There was an uncharacteristic pause on the other end of the line. “Larry,” the Rhino said at last, “you remember that saying about ‘not only is the universe stranger than we imagine it’s stranger than we can imagine’?”
Larry leaned forward eagerly. “Yeah?”
“Well,” Rhine drawled, “it’s even stranger than that.” With that he hung up.
All over Jupiter, High Folk were arranging themselves along the track of the eclipse, guided by the ancient songs of prediction. An eclipse, a Gathering at moonshadow, a place for pods to meet and celebrate their world as they knew it. Every place the moon’s shadow touched there would be High Folk beneath it to sing songs of welcome and praise. The inhabitants of Jupiter’s cloud tops couldn’t be said to worship the eclipse, but the mood came close.

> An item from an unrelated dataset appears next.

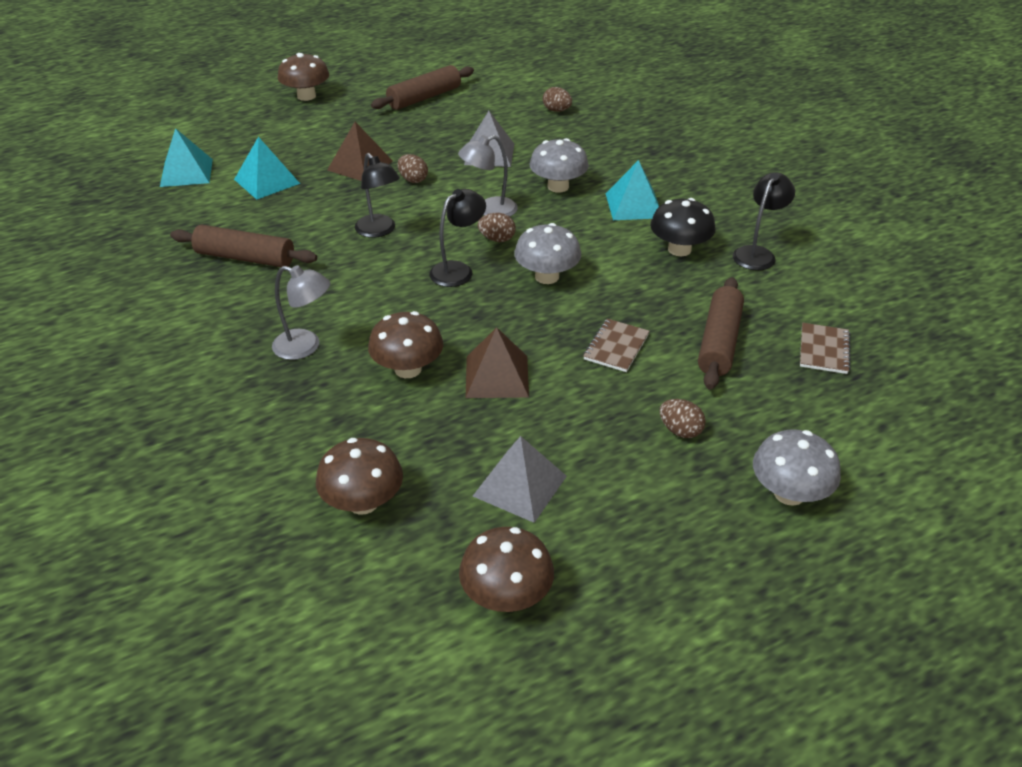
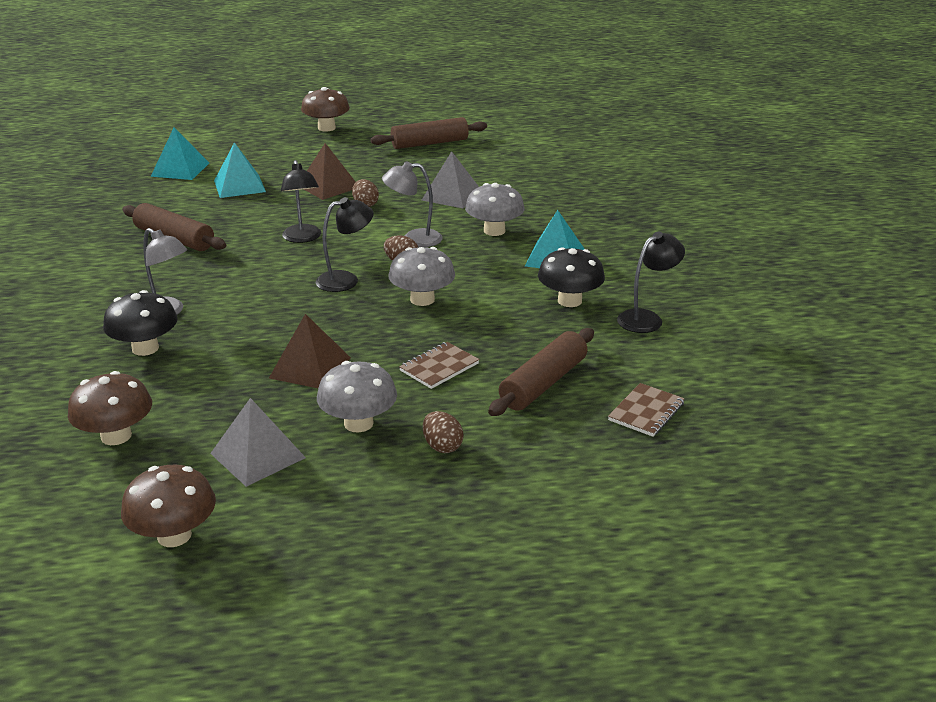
camera: 20 degrees right, 10 degrees down
brown mushroom [368,311,443,378] -> none
brown egg [543,87,572,112] -> none
grey mushroom [753,429,841,506] -> grey mushroom moved to [317,361,397,432]
none -> black mushroom [103,290,178,356]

Even from as high as he could comfortably fly, Ensign saw an endless river of High Folk, stretching from horizon to horizon along the path the moon’s shadow would take across the tops of the clouds. Though widely separated, they were tightly packed by the standards of the free-living High Folk. There were pods and family groups, and here and there a lone yearling or two cavorting above the clouds, temporarily safe from sharks.
Just like home, Ensign thought to himself, and then sobered when he realized that this cloud band was his home now.
He turned his attention back to his guests—senior pod leaders—older, puffier, and ill at ease this high. In the anarchic society of the High Folk this was as close to a government as you got, and right now they wanted his assurance.
“This is most unusual,” the central old one hummed out for perhaps the twentieth time. “Most unusual indeed.”
“I agree it is different,” Ensign said, “but I’m sure you will find it most satisfactory.”
That was putting it mildly. Ensign, Melody, The Geek, and even Snow had labored through the months since the Sky Seed—composing, arranging, polishing, testing new harmonies, tearing out part of what they had so painstakingly crafted and recomposing to produce what might be the Bach Choir’s master work.
“Has everyone received the song?” he asked.
“The remoras have been traded all through the band,” wheezed the oldster on the left. He was ancient enough that he had trouble controlling his gas cells and hence his shape. It could not be comfortable for him to be this high and Ensign was sure his membranes, inelastic with age, were being stretched painfully.
“Then it waits only the eclipse to begin,” Ensign told them. With his rear eyes he checked out the rest of his pod, clustered tightly and ready to begin their chase across the sky.
“Still,” the central oldster went on, “this is so, so different. Is this some Southern fashion?”
Ensign rippled his trailing edge in a manner that indicated non-specific agreement. “Somewhat.”
Snow bobbed to look skyward with her main eyes. wWe have perhaps one more day-tenth,” she sang out, “a little less perhaps.”
Ensign rippled agreement. In the weeks since she had joined them Snow had become surprisingly adept at the songs of prediction. That had been an important factor in the honor accorded them of leading all the pods in their new Song of Gathering.
All of the pods. Unlike most performance pieces this one had a chorus for all the celebrants at the gathering to join in. A most unusual chorus.